* Begin *
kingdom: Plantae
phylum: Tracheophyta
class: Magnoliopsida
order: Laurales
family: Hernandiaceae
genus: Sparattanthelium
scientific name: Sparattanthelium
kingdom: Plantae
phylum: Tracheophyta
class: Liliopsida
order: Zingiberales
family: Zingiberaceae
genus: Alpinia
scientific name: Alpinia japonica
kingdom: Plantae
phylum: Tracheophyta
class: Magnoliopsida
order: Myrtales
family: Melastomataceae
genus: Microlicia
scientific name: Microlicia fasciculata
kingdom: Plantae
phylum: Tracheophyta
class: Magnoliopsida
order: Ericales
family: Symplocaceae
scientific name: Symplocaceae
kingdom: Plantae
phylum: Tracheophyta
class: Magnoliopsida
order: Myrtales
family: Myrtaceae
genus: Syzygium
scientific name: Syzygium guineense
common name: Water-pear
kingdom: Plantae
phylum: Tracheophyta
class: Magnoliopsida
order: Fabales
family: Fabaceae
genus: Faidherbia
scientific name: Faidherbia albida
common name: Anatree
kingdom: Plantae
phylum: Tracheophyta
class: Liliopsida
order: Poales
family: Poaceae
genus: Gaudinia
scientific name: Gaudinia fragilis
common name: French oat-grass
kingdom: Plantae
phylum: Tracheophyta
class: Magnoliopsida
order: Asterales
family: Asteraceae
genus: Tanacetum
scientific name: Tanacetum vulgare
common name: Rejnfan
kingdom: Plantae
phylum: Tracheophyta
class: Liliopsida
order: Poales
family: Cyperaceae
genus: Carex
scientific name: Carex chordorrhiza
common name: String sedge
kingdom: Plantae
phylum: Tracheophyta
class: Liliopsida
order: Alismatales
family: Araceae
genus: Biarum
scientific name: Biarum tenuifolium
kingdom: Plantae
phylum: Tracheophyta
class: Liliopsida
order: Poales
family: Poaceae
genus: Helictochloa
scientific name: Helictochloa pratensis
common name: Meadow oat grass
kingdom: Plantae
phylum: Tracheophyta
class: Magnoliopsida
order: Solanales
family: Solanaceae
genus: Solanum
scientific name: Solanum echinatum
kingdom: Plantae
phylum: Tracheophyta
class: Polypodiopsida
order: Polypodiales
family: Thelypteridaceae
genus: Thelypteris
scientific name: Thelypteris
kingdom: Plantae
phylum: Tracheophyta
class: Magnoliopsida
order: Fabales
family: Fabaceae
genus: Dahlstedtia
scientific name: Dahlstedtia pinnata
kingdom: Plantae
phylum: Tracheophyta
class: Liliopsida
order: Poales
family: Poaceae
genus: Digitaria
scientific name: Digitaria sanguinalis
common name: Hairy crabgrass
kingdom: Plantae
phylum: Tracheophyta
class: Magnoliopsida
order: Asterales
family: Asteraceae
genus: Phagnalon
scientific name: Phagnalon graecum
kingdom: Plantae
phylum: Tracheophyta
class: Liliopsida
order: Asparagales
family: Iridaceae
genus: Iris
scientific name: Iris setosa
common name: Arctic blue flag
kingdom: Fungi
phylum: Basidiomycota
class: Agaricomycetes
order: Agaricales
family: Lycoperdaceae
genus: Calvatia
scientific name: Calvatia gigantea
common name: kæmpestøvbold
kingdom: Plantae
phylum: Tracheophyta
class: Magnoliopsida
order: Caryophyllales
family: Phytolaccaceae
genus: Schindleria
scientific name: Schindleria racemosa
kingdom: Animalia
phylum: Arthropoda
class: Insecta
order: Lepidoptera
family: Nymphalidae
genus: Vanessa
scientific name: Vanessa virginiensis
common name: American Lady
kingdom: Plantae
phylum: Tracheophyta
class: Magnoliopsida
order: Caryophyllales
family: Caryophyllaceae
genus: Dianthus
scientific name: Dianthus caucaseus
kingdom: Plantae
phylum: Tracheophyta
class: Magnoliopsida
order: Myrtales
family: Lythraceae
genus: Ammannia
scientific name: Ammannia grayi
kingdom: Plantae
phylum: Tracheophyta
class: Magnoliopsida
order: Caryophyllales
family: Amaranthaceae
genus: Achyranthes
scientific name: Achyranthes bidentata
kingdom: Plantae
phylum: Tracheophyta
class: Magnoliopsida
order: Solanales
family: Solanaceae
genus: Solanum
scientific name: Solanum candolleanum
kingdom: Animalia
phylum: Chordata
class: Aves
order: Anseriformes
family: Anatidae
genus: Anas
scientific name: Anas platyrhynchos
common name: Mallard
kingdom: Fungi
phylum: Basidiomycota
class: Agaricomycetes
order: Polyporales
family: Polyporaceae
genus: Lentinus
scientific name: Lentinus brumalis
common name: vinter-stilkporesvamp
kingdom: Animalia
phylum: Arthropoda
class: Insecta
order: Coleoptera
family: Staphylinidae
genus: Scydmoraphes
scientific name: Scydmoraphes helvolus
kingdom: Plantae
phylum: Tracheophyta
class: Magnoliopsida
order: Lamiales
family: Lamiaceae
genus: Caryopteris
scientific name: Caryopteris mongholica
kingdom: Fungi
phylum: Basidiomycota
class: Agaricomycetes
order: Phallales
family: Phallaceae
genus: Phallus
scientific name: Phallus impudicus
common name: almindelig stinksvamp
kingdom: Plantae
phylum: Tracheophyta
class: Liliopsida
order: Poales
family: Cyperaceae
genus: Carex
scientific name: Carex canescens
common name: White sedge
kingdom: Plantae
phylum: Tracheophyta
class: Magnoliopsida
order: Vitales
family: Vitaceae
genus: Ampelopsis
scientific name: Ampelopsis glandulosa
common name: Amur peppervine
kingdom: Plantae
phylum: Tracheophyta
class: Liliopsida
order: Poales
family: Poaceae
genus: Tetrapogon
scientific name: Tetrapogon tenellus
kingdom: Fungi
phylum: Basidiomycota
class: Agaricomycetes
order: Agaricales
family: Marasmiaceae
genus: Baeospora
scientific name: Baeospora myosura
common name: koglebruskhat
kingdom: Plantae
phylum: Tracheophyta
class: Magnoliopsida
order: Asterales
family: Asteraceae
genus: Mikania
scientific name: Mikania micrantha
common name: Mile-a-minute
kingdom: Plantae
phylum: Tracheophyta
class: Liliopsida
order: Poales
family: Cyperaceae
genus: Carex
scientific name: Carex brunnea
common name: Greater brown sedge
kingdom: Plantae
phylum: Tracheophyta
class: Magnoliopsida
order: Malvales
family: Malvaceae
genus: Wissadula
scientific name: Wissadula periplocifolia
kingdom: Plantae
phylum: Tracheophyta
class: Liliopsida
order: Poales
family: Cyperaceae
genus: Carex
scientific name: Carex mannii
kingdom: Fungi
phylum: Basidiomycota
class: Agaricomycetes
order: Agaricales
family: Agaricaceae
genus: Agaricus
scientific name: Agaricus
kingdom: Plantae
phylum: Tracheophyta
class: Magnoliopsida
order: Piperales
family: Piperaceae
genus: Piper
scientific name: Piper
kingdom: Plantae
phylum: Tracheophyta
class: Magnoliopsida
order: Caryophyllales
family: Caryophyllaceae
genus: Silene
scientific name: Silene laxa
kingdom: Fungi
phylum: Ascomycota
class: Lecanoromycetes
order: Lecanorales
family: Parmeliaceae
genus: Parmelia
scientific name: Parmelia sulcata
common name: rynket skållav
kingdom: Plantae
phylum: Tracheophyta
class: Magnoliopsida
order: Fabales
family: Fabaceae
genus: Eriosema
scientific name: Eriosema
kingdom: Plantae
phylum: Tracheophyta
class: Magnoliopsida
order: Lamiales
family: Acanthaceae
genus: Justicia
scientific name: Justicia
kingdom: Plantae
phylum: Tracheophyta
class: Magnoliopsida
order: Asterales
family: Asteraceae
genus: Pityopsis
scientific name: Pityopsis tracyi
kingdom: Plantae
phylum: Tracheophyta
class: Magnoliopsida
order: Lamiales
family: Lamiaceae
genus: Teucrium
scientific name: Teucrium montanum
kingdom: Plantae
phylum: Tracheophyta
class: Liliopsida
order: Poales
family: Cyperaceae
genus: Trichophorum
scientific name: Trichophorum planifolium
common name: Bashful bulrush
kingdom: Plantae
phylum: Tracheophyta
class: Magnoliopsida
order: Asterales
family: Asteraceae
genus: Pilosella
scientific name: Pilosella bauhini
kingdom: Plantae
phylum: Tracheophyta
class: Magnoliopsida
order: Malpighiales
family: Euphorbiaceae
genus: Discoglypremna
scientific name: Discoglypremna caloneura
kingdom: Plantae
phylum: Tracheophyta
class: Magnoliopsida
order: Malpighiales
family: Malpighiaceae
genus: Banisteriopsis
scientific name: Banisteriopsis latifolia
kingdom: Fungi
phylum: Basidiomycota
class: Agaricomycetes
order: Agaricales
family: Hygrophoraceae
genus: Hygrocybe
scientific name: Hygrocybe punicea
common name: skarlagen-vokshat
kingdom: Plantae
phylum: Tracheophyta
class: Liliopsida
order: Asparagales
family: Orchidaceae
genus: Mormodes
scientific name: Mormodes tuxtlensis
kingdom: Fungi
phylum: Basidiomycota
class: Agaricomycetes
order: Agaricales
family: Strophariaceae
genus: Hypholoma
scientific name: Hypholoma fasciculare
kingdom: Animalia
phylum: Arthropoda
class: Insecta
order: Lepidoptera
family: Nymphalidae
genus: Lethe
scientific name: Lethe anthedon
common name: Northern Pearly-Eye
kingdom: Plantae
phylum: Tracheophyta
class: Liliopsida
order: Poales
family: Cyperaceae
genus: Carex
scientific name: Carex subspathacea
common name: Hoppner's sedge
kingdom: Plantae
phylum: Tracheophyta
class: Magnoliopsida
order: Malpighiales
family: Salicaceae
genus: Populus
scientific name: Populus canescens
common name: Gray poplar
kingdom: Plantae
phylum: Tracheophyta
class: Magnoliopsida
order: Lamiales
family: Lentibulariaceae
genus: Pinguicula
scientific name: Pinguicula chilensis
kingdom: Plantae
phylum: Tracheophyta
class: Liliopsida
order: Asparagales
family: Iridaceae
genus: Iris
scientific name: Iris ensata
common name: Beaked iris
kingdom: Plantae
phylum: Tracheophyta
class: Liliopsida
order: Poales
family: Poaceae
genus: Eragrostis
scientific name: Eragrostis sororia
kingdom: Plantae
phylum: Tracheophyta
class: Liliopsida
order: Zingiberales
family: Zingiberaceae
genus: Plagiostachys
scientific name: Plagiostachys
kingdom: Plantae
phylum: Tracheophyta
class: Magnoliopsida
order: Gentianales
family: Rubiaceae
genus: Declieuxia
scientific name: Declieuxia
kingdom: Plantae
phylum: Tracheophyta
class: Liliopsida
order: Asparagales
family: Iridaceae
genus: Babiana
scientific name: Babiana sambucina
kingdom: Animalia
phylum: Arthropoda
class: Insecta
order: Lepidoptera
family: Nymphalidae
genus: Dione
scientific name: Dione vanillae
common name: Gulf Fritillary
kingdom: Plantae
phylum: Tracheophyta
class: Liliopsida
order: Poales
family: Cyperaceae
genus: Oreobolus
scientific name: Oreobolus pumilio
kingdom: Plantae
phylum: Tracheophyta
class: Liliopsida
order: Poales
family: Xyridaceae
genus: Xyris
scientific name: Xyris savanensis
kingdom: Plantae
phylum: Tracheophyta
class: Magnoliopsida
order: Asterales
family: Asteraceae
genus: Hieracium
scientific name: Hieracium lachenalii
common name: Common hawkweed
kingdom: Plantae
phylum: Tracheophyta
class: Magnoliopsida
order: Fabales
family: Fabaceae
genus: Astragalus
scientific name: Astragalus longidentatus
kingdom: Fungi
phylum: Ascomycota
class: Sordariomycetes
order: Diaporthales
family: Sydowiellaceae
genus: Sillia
* End *
Copy out the records above line for line, beginning with the first line and stopping after the line that contains "genus: Helictochloa", with that line included.

§ **Exercise output**
kingdom: Plantae
phylum: Tracheophyta
class: Magnoliopsida
order: Laurales
family: Hernandiaceae
genus: Sparattanthelium
scientific name: Sparattanthelium
kingdom: Plantae
phylum: Tracheophyta
class: Liliopsida
order: Zingiberales
family: Zingiberaceae
genus: Alpinia
scientific name: Alpinia japonica
kingdom: Plantae
phylum: Tracheophyta
class: Magnoliopsida
order: Myrtales
family: Melastomataceae
genus: Microlicia
scientific name: Microlicia fasciculata
kingdom: Plantae
phylum: Tracheophyta
class: Magnoliopsida
order: Ericales
family: Symplocaceae
scientific name: Symplocaceae
kingdom: Plantae
phylum: Tracheophyta
class: Magnoliopsida
order: Myrtales
family: Myrtaceae
genus: Syzygium
scientific name: Syzygium guineense
common name: Water-pear
kingdom: Plantae
phylum: Tracheophyta
class: Magnoliopsida
order: Fabales
family: Fabaceae
genus: Faidherbia
scientific name: Faidherbia albida
common name: Anatree
kingdom: Plantae
phylum: Tracheophyta
class: Liliopsida
order: Poales
family: Poaceae
genus: Gaudinia
scientific name: Gaudinia fragilis
common name: French oat-grass
kingdom: Plantae
phylum: Tracheophyta
class: Magnoliopsida
order: Asterales
family: Asteraceae
genus: Tanacetum
scientific name: Tanacetum vulgare
common name: Rejnfan
kingdom: Plantae
phylum: Tracheophyta
class: Liliopsida
order: Poales
family: Cyperaceae
genus: Carex
scientific name: Carex chordorrhiza
common name: String sedge
kingdom: Plantae
phylum: Tracheophyta
class: Liliopsida
order: Alismatales
family: Araceae
genus: Biarum
scientific name: Biarum tenuifolium
kingdom: Plantae
phylum: Tracheophyta
class: Liliopsida
order: Poales
family: Poaceae
genus: Helictochloa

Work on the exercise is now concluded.